Lagarde told a banking conference in Frankfurt that, “the ECB’s ultra-loose monetary policy would achieve its goal faster and with fewer side effects if euro area governments supported it with fiscal policy.”
The eurozone economy is expected to grow just 1.1 percent this year “much lower than previously forecast”, she said, as “trade tensions and geopolitical uncertainties” take their toll.
“Europe needs to innovate and invest to respond to these challenges and preserve its competitiveness in the longer run,” said Lagarde, whose previous job was head of the International Monetary Fund.
She called for an investment drive across the 19-nation currency bloc that should be “more productive, more digital and greener”.
According to Lagarde, who took on her new role as the ECB’s first female chief at the start of the month, was highly anticipated by markets keen for a hint of her future policy stance.
Also ING Diba bank analyst Carsten Brzeski said, “For the time being, Lagarde meets the expectations that she could become the leading economic and political voice for Europe rather than quickly shaking up the ECB,”
Lagarde’s comments echoed those by the Organisation for Economic Co-operation and Development (OECD) which had recently likewise urged governments to loosen the purse strings.
Warning that the global economy was headed for its weakest economic growth “since the global financial crisis”, it said governments had not invested enough to improve their long-term infrastructure, advance new technologies or combat climate change.

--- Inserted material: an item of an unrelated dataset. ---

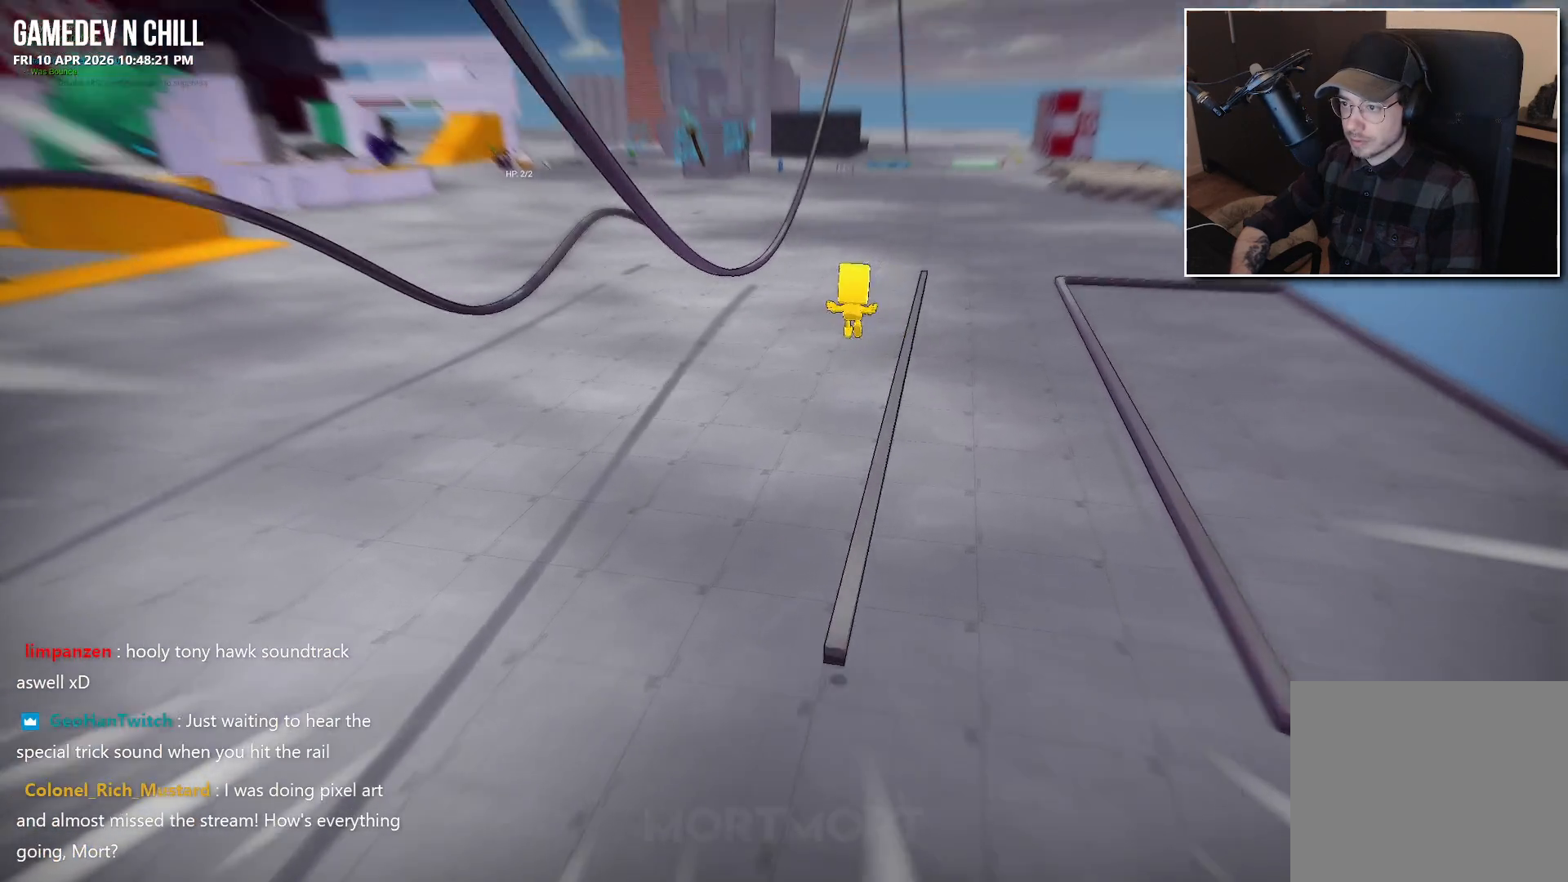
{"buttons": ["A"], "left_stick": "left", "right_stick": "center", "events": [[17, "right_stick", "center"], [117, "L2", "down"], [267, "L2", "up"], [283, "right_stick", "up-left"], [300, "left_stick", "left"], [367, "right_stick", "center"], [417, "A", "down"]]}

Hobbled by the US-China trade conflict and Brexit turmoil, the OECD now expects economic activity to grow at around 3.0 percent in 2020-2021 — down from a 3.5 percent rate projected only a year ago.
Meanwhile, recently a closely watched survey by the firm IHS Markit found that the eurozone’s economy was seen to have “near-stalled” in November after successive months of manufacturing decline.
In her speech, Lagarde included that on the weakening manufacturing sector as she stressed the importance of strengthening domestic economies.
“We are starting to see a global shift driven mainly by emerging markets from external demand to domestic demand, from investment to consumption and from manufacturing to services,” she told the Frankfurt audience.
Lagarde has previously suggested she would stick closely to predecessor Mario Draghi’s accommodative monetary policy mix of cheap credit, record-low interest rates and massive bond purchases to stimulate the economy and drive up stubbornly low inflation.
But Lagarde, a lawyer and not an economist by training, has also pledged to make her mark with a push for more action on climate change, gender equality and making the ECB’s language more jargon-free.
Recently, the former French finance minister said she would launch “a strategic review” of the bank’s monetary policies.
Lagarde’s arrival at the ECB comes as its governing council was divided as never before over Draghi’s final stimulus package in September.
The measures saw the bank restart a monthly government and corporate bond-buying programme and cut a key rate deeper into negative territory.
But the measures drew howls of protest from some council members who said they were too heavy-handed and would deepen the pain for eurozone banks already struggling to make a profit amid historically low-interest rates.
One of Lagarde’s first orders of business as ECB president was to whisk the 25-member council away from the bank’s glass-and-steel headquarters for a “retreat” in a plush hotel outside Frankfurt to heal the rift.
In addition, Lagarde will hold her maiden ECB press conference on December 12 after chairing her first governing council policy meeting.